# [Objective]
Can you quote each of the entries below word for word, omitting the pictures?

◆ ◆ ◆ ◆

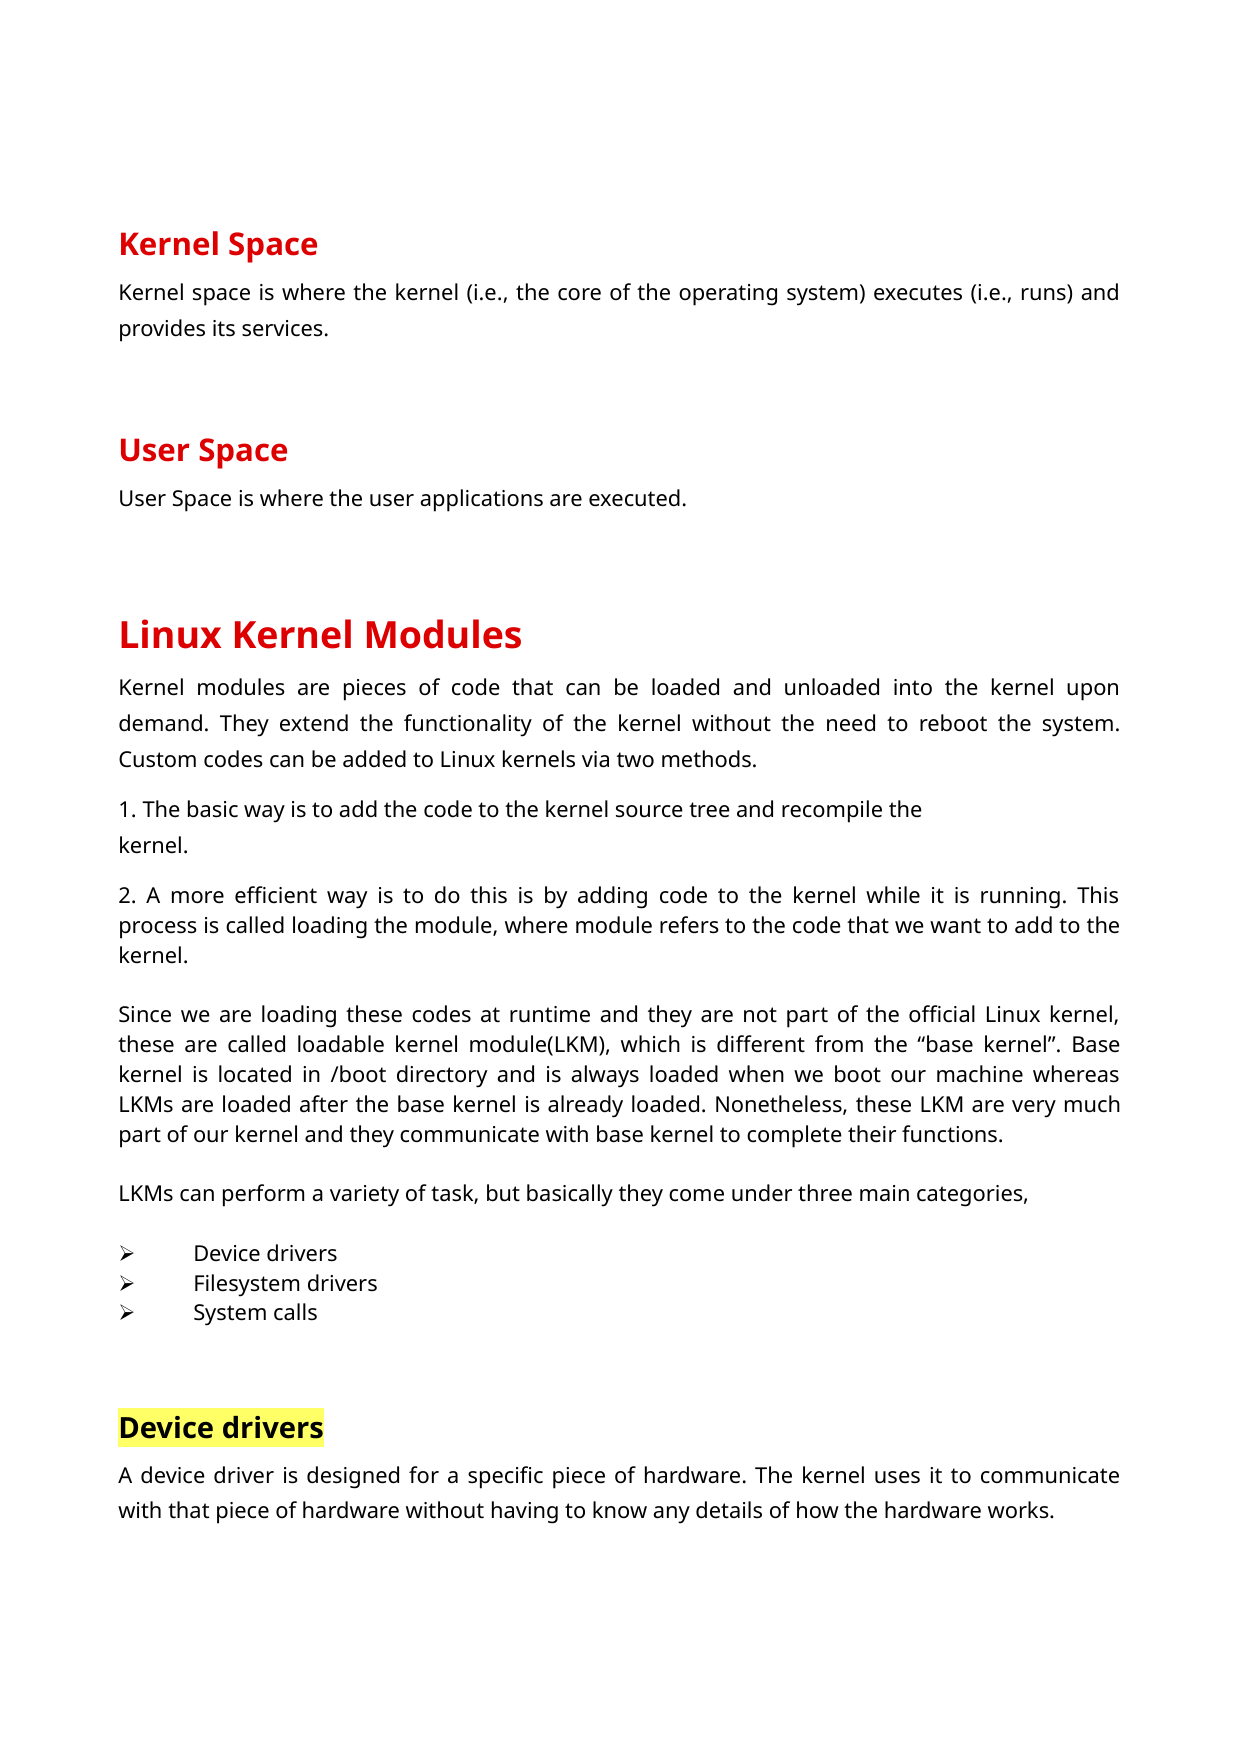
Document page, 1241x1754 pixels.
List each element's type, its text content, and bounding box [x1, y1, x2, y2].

text LKMs can perform a variety of task, but basically they come under three main categories, [118, 1178, 1122, 1208]
text 1. The basic way is to add the code to the kernel source tree and recompile the kernel. [118, 794, 1122, 860]
list Device drivers [118, 1238, 1122, 1267]
list System calls [118, 1297, 1122, 1327]
text Since we are loading these codes at runtime and they are not part of the official Linux kernel, these are called loadable kernel module(LKM), which is different from the “base kernel”. Base kernel is located in /boot directory and is always loaded when we boot our machine whereas LKMs are loaded after the base kernel is already loaded. Nonetheless, these LKM are very much part of our kernel and they communicate with base kernel to complete their functions. [118, 999, 1122, 1148]
text User Space is where the user applications are executed. [118, 483, 1122, 513]
text 2. A more efficient way is to do this is by adding code to the kernel while it is running. This process is called loading the module, where module refers to the code that we want to add to the kernel. [118, 880, 1122, 969]
subtitle Kernel Space [118, 222, 1122, 265]
list Filesystem drivers [118, 1267, 1122, 1297]
text Kernel modules are pieces of code that can be loaded and unloaded into the kernel upon demand. They extend the functionality of the kernel without the need to reboot the system. Custom codes can be added to Linux kernels via two methods. [118, 672, 1122, 774]
subtitle Device drivers [118, 1407, 1122, 1447]
text Kernel space is where the kernel (i.e., the core of the operating system) executes (i.e., runs) and provides its services. [118, 277, 1122, 343]
subtitle User Space [118, 428, 1122, 471]
subtitle Linux Kernel Modules [118, 609, 1122, 660]
text A device driver is designed for a specific piece of hardware. The kernel uses it to communicate with that piece of hardware without having to know any details of how the hardware works. [118, 1460, 1122, 1525]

◆ ◆ ◆ ◆

# [Reply to the exercise]
Document page, 1241x1754 pixels.
List each element's type, its text content, and bounding box [x1, y1, x2, y2].

text LKMs can perform a variety of task, but basically they come under three main categories, [118, 1178, 1122, 1208]
text 1. The basic way is to add the code to the kernel source tree and recompile the kernel. [118, 794, 1122, 860]
list Device drivers [118, 1238, 1122, 1267]
list System calls [118, 1297, 1122, 1327]
text Since we are loading these codes at runtime and they are not part of the official Linux kernel, these are called loadable kernel module(LKM), which is different from the “base kernel”. Base kernel is located in /boot directory and is always loaded when we boot our machine whereas LKMs are loaded after the base kernel is already loaded. Nonetheless, these LKM are very much part of our kernel and they communicate with base kernel to complete their functions. [118, 999, 1122, 1148]
text User Space is where the user applications are executed. [118, 483, 1122, 513]
text 2. A more efficient way is to do this is by adding code to the kernel while it is running. This process is called loading the module, where module refers to the code that we want to add to the kernel. [118, 880, 1122, 969]
subtitle Kernel Space [118, 222, 1122, 265]
list Filesystem drivers [118, 1267, 1122, 1297]
text Kernel modules are pieces of code that can be loaded and unloaded into the kernel upon demand. They extend the functionality of the kernel without the need to reboot the system. Custom codes can be added to Linux kernels via two methods. [118, 672, 1122, 774]
subtitle Device drivers [118, 1407, 1122, 1447]
text Kernel space is where the kernel (i.e., the core of the operating system) executes (i.e., runs) and provides its services. [118, 277, 1122, 343]
subtitle User Space [118, 428, 1122, 471]
subtitle Linux Kernel Modules [118, 609, 1122, 660]
text A device driver is designed for a specific piece of hardware. The kernel uses it to communicate with that piece of hardware without having to know any details of how the hardware works. [118, 1460, 1122, 1525]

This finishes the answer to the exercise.